Rogers TV cancels seven local news programs

First Local, a weekly newsmagazine show that airs versions (with different hosts) in Barrie, Mississauga, Brantford, York Region, Durham Region, Stratford and Guelph, all in Ontario, has been cancelled.

The Collingwood, London and Kitchener editions of the show were cancelled in 2009 and 2010. The show also had a provincial edition in New Brunswick.

Julie Hensen, director of programming at Rogers TV (which boasts 34 community stations in New Brunswick, Newfoundland and Ontario), told local reporters that the cancellation came in response to new CRTC programming requirements, which came into effect on January 1st.

The new requirements include an increase in access programming (local programming developed by a volunteer member of the community that involves said person in the production and editorial direction of the show).

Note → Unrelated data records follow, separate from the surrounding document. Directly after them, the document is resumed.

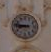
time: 8:46
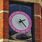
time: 2:23
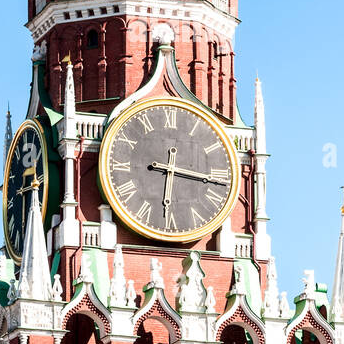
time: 6:16
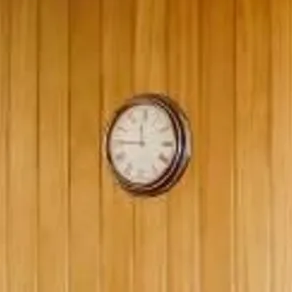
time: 11:45
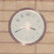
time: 3:40
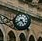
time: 4:40
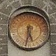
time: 5:31
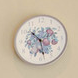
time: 10:28
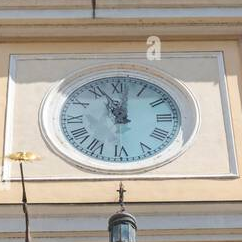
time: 11:01
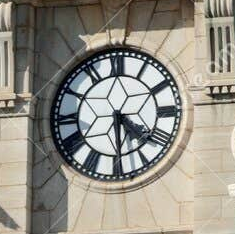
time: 4:29
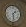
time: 1:28
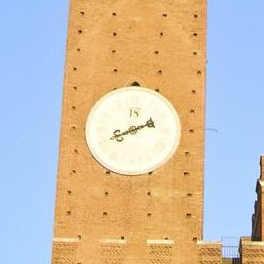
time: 8:11
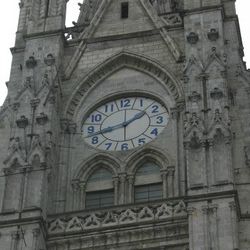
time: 1:42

The CRTC has introduced incremental increases, designed to help ease licensees into the change. TV stations were previously required to run 30 percent community-based access broadcasting, which has increased to 35 percent starting January 1st. In 2012 the requirement is 40 percent, 45 percent in 2013 and 50% by 2014. The same incremental rules apply to spending on access programming. Network programming maintaines its 40% share throughout.

First Local didn’t qualify because the concept came from Rogers’ staff. Rogers also claimed that the show was expensive to produce because of its heavy reliance on location shooting (Hensen calls it a “resource hog”). It plans to re-jig its programming to meet the new standards in local programming.

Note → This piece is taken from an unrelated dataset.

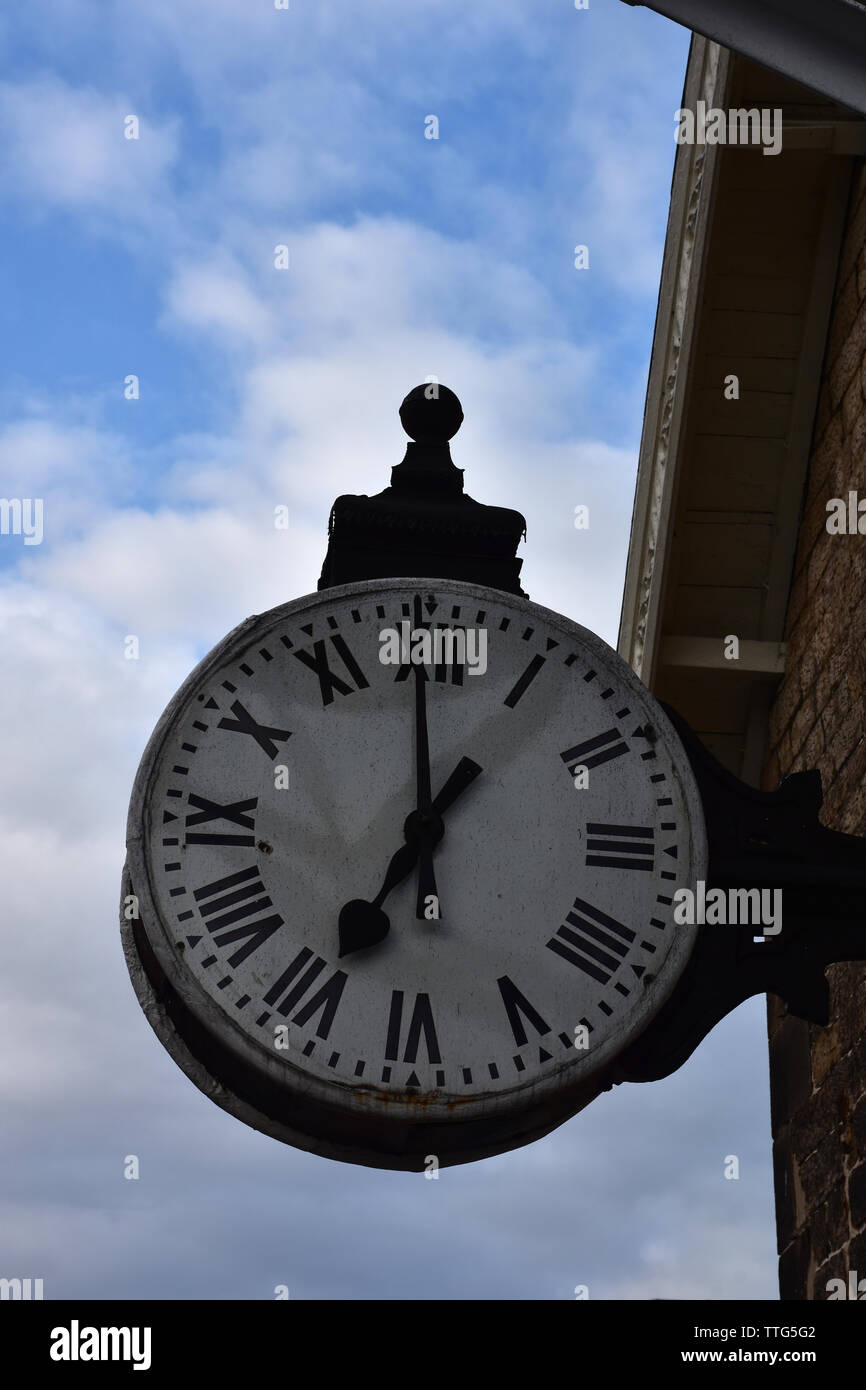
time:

“As far of the percentage of access programming, we have tons. We do very well on that front thanks to the active involvement of our communities,” Hensen told The Wire Report. “The targets for access programming are not to blame here, it’s the spending requirement.”

Cindy MacDonald, the regional station manager of Rogers TV in Simcoe Country told Collingwood’s The Enterprise-Bulletin “We’re not abandoning the community. If anything, we’re doing more.” She added that no one is losing their job over the change in formatting.

“We’ve got a lot of work to do. We’re not cutting back, we’ re just re-assigning,” Hensen told The Expositor, a local Brantford paper.

The Canadian Association of Community Television Users and Stations (CACTUS) says that the access programming that is created to replace First Local will benefit community television, The Wire Report reports.

“The result should be that their staff resources are employed more efficiently in enabling more production,” Catherine Edwards, a spokeswoman for CACTUS, said in an interview with The Wire Report.

Most of the country’s community TV stations are owned by one of three large cable companies — Rogers, Shaw and Cogeco Cable — which much pay a community broadcast levy of 2 percent of subscriber revenue.

Edwards points out that professionally produced news shows gobble up a lot of a station’s resources, so many community stations are dependant on imported content to fill the news hole. The shift toward access programming is

“What Rogers and all of the major cable companies have been doing for almost a decade is consolidating their staff resources rather than using the staff they have to work with the public to make shows proposed by the public,” she told The Wire Report.

“They’ve been consolidating their resources in these professionally-produced news magazines. First Local is an example. They might have been tying up five or six staff to produce one news program … instead of facilitating under an access model that one staff person would coordinate a volunteer-driven show.”

Of course, it remains to be seen how Rogers will spend the newly freed First Local funds.